**DOCUMENT EXTRACT**
CLIP and DALL-E are fed words and images and must discern correspondences between specific words and objects, phrases and events, names and places or people, and so on. Although the results — as with all contemporary AI — have their mix of jaw-dropping successes and embarrassing failures, their abilities reveal some insight into how representations inform us about the world.
In many criticisms of AI, one that CLIP and DALL-E expose, the meaning of common sense is ambiguous. Many observers seem to imagine common sense as a matter of words, such as a bunch of sentences in the head cataloging the beliefs a person holds. Another approach would be to base common sense around mental images, like a massive model of the world our brains can consult.
Haugeland opened up yet another approach to common sense — which he did not take — centered around neural networks, which are a kind of “distributed representation.” This way of representing the world is less familiar than logical and iconic, but arguably the most common. It treats common sense not as a matter of knowing things about the world, but a matter of doing things in the world.

**DATA SECTION**

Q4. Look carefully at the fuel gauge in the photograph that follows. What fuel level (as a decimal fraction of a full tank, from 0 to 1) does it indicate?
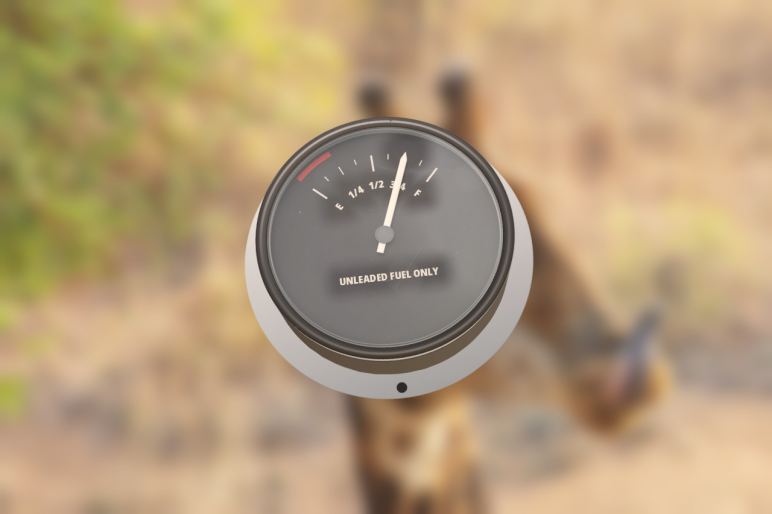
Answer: 0.75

**YOUR TASK**
In the passage on common sense in AI, what kind of representation are neural networks said to be? The listing is separate material, unrelated to the passage.

**ANSWER**
A kind of "distributed representation."